Irene described herself throughout her childhood and into her teen years, as ‘demanding and socially inept’.

‘My mother wasn’t an easy person to deal with and growing up in the Anglican Church, I relied on that community to provide solace and stability.’

Irene told the Commissioner she battled an ‘unpleasant’ time in high school through the early 1970s, and at about the age of 15 years, sought counselling and support from Reverend Mallard.

She’d met him through the Girls Friendly Society.

‘Somehow I found out where he worked and went there and said I wanted to talk to him about something. He picked me up from school and we went to the beach, and he masturbated and touched me on the breast. I don’t think I saw him after that.’

Although Irene couldn’t recall seeing Mallard again, about two years later she experienced further sexual abuse by another Anglican Minister, after she’d begun going to youth-oriented services at an Adelaide church at 16.
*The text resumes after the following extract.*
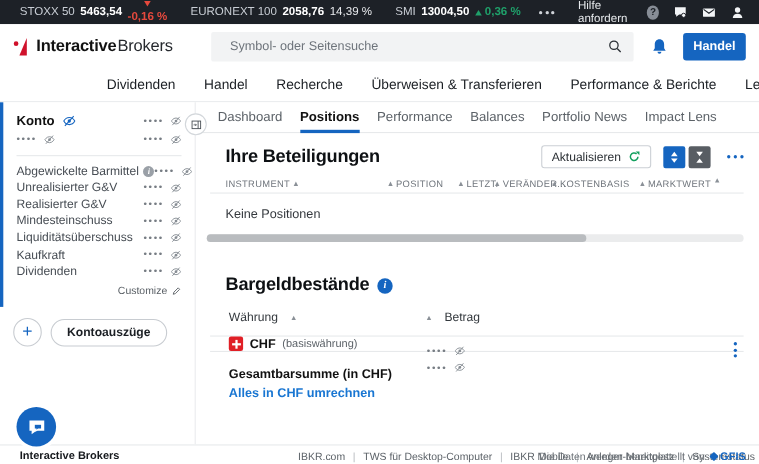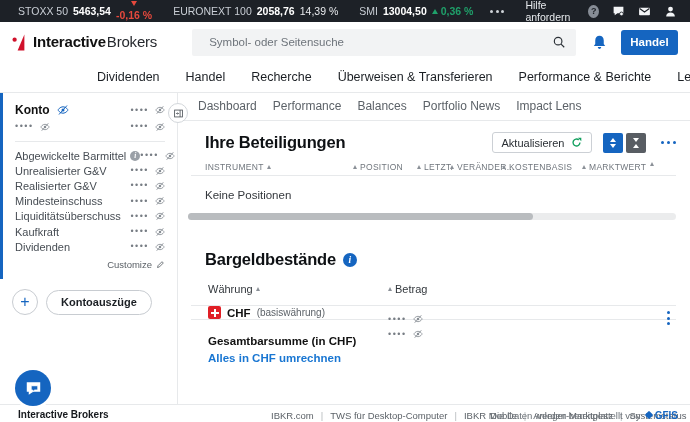"Positions" span.tab { html: none -> <span>Positions</span> }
‘I wanted to talk to someone about what happened with Reverend Mallard, so I went to Reverend Walters and he asked me to see him at his home during the day. When I got there he asked me to massage his shoulders, and during the process he undressed himself and masturbated. I remember him ejaculating, and going into the bedroom to get a handkerchief. He said we had to be careful because he had a cleaner coming in.’
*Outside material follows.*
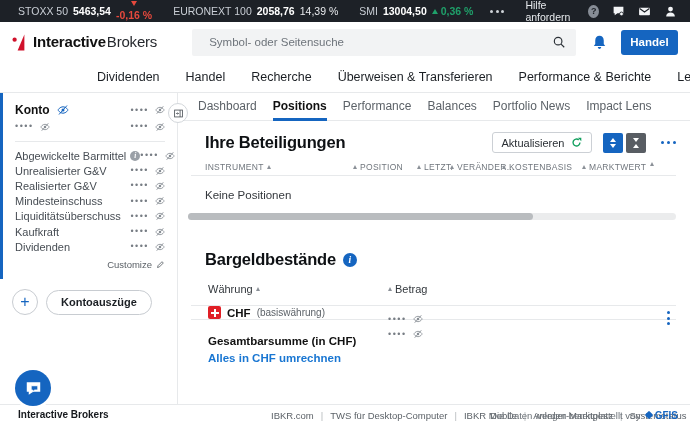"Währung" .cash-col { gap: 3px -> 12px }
At 19, Irene married, but the marriage lasted only a couple of years.

‘I left home at 16 and in my 20s I went through alcohol abuse, and a couple of suicide attempts.’

In the mid-1990s, Irene decided to report both abusers to the bishop. She said she then attended a meeting with Reverend Mallard at the bishop’s private residence.

‘It was really hard, no supports. I just did what I was told, I was very compliant. Mallard said “Yes it happened”, but said he didn’t realise the effect it would have on me, and apologised in that sense, but nothing happened to him. The Anglicans wouldn’t deal with Walters at all because he was in the process of moving to the Catholic Church.’

The Anglican Church provided Irene with access to a counsellor, who she found to be satisfactory, but nothing more.

Later, after media coverage of Walters (now Father Walters), she contacted the Catholic Church to report him.

‘I went to a meeting and had to face Walters. It was a private meeting, all very hush hush. The first thing he did was to come up and literally stand over me, it was very intimidating. The purpose of the session was supposed to be so I could tell them what had happened and challenge Walters, but I got the sense they thought I’d been a crazy young person, so what did I expect them to do? That’s all I walked away with, it was like I wasn’t believed.’

In the late 2000s, Irene contacted police and was told it was likely she was not the only victim of the two men.

‘The police were great, took it seriously. They’ve been great, but both cases have stalled, and Walters is still preaching, in a cathedral. If that’s not supporting him, I don’t know what is, he should be suspended without pay.’

Irene said the responses from both Churches have inflicted greater emotional damage than the sexual abuse itself.

‘It’s probably not what happened, but how it’s been handled ever since, that’s been the really hard bit for me. I don’t have kids, I’m not married. They’re the biggest things I’ve wanted in life. All this process has affected my ability to do that.’